La complainte de l'ignorant

« Oh moi tu sais, les ordinateurs, j’y comprends rien. Tout ça, c’est trop compliqué pour moi ! » Combien de fois a-t-on prononcé ou entendu cette phrase au détour d’une banale discussion ? J’ai arrêté de compter pour ma part. Quand il s’agit de technologies numériques (téléphone, tablettes, imprimantes, ordinateurs, etc), on a souvent tendance à botter en touche dès qu’une panne se présente.

Et pourtant, entre faire marcher un ordinateur et faire pousser des légumes, la différence n’est pas si grande. C’est un savoir qui s’acquiert, au fil du temps. On ne naît pas avec la science infuse, que ça soit pour faire marcher une imprimante, pour réparer une voiture ou tricoter une écharpe.

Derrière nos réactions face à ces objets et face à la technique, se cachent sans doute des biais de toutes sortes. La classe sociale, le genre, l’age, etc sont autant de paramètres qui font que lorsqu’il s’agit d’informatique ou d’une quelconque technologie étiquetée comme « moderne », on se sent et se présente comme étant des éternels incompétents.

Plusieurs problèmes se dessinent autour de ce phénomène. On peut commencer par citer le manque de diversité dans les milieux informatiques. Consciemment ou pas, les technologies numériques se retrouvent la chasse gardée de jeunes mâles blancs (je force évidemment le trait, la situation est plus complexe que ça suivant l’échelle et la zone qu’on considère). Mais si, vous savez, le petit cousin Jean Kevin qui répare votre Windows quand vous avez des virus ? Si l’on regarde la proportion de femmes dans les études supérieures en informatique, c’est catastrophique alors qu’il y avait bien moins de disparité il y a encore quelques dizaine d’années.

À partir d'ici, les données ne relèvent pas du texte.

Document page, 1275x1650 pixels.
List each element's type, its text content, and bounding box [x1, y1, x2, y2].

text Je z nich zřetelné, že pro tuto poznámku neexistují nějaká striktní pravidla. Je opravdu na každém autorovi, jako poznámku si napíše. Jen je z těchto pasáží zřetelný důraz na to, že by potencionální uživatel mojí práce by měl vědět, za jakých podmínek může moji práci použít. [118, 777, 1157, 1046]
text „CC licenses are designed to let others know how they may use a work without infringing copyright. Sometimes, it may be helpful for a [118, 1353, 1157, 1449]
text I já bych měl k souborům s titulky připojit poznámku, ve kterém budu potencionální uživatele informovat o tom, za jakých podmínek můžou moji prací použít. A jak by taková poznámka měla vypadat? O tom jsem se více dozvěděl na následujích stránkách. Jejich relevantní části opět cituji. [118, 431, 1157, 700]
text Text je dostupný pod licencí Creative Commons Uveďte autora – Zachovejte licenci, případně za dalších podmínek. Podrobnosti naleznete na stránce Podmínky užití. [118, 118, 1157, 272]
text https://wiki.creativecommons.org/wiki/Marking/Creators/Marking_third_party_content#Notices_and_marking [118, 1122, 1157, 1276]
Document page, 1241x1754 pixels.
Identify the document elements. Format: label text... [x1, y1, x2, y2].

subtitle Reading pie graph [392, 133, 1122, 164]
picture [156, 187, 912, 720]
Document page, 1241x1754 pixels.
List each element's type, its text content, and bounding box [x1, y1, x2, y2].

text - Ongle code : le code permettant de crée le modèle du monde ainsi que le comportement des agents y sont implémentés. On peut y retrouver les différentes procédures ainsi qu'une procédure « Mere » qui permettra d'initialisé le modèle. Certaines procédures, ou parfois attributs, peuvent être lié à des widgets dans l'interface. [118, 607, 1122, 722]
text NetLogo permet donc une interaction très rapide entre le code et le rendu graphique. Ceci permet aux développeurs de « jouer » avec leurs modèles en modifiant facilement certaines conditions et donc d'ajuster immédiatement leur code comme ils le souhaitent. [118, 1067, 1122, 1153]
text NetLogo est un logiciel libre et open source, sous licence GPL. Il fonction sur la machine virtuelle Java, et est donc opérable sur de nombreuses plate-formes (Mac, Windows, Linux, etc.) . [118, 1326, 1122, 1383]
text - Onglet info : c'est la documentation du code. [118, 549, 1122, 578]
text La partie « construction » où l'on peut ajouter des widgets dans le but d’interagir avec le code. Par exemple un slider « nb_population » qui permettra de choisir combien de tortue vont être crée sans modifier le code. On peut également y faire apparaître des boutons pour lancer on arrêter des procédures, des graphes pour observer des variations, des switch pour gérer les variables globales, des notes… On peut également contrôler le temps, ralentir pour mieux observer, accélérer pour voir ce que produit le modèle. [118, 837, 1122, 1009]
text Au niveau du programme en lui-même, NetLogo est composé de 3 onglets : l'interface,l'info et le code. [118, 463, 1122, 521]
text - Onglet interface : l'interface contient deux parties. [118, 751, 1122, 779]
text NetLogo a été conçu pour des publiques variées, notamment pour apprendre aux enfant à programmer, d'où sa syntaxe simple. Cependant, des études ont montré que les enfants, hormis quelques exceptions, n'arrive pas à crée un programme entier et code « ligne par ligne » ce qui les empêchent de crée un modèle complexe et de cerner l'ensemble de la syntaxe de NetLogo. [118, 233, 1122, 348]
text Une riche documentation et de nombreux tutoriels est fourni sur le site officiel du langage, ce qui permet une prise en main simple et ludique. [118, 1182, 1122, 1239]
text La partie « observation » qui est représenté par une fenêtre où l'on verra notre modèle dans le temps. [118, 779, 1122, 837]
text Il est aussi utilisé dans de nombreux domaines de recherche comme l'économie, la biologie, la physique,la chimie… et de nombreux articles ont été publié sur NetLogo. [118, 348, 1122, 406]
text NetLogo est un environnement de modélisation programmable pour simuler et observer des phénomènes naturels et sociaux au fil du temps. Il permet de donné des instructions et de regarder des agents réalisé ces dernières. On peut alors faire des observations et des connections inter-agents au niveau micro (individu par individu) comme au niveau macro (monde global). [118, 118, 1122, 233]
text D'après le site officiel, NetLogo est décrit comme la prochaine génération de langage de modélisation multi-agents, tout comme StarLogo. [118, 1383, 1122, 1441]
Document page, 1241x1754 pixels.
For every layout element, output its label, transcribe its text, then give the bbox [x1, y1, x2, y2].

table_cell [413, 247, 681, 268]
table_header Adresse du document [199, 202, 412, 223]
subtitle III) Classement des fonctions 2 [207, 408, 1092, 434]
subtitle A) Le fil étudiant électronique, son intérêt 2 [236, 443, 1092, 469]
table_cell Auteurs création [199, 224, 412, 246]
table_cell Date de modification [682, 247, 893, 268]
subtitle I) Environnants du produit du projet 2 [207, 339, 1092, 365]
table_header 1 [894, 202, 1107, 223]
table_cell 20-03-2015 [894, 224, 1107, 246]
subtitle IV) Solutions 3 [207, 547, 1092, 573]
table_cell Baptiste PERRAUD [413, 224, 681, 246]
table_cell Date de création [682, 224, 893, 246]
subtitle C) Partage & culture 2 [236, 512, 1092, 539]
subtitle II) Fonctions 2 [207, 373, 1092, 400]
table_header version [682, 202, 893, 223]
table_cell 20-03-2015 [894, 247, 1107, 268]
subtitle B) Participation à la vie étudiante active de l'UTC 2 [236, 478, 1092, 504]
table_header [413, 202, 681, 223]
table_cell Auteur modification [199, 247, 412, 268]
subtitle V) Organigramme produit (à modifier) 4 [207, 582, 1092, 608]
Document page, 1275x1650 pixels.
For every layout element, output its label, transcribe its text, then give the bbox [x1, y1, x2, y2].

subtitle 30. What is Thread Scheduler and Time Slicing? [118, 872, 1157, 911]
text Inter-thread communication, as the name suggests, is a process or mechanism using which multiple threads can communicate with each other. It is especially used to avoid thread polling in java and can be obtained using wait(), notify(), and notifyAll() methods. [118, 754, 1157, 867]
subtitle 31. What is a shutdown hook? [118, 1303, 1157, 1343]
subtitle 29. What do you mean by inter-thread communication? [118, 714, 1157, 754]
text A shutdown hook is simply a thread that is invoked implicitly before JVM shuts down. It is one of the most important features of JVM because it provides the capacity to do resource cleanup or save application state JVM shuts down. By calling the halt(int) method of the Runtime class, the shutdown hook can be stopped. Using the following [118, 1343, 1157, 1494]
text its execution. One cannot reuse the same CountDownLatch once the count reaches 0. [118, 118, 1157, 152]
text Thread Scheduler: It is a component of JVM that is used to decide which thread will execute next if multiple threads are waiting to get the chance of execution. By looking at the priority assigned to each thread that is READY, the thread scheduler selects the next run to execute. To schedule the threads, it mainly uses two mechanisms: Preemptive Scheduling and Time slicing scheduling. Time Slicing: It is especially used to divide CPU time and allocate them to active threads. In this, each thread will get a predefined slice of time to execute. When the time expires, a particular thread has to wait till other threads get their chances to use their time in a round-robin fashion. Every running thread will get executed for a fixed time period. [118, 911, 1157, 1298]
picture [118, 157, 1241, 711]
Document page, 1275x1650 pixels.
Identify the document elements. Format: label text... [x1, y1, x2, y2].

Il y a également une question écologique. Combien d’ordinateurs sont partis à la poubelle car considérés comme « trop vieux » et ne fonctionnant plus avec le dernier Windows ? Dans 90% des cas, ce matériel est encore utilisable pendant des années, moyennant un coup d’aspirateur dedans et une réinstallation du système d’exploitation. Sans pour autant en programmer l’obsolescence, les constructeurs de matériel et les vendeurs de logiciels ne vont certainement pas vous aider à maintenir en vie votre ordinateur le plus longtemps possible. C’est pourtant ce qu’on devrait faire si on prenait en compte l’impact écologique d’un renouvellement aussi fréquent.

Un autre problème inquiétant est la perte de contrôle sur nos vies que cela renforce. Aujourd’hui, le numérique est partout. Internet relie une bonne partie de l’humanité et permet de simplifier notre vie au quotidien. Mais à quel prix ? Si seule une poignée de personnes savent comment tout cela fonctionne et sont en mesure d’en contrôler le fonctionnement, la question du contrôle des objets qui nous entourent n’est plus anodine. Ça n’est pas une simple question de pouvoir dépanner son voisin comme on l’aiderait à faire sa vidange. Ça devient plus crucial quand il s’agit de la confidentialité de notre courrier, ou des élections facilement truquées avec le vote électronique.

En fin de compte, la question n’est pas que tout le monde devienne une pointure mais simplement de se débarrasser d’un conditionnement social qui nous maintient dans une position de dominé quand il s’agit des technologies numériques. Il est indispensable que ce soit l’humain qui contrôle la machine, pas l’inverse.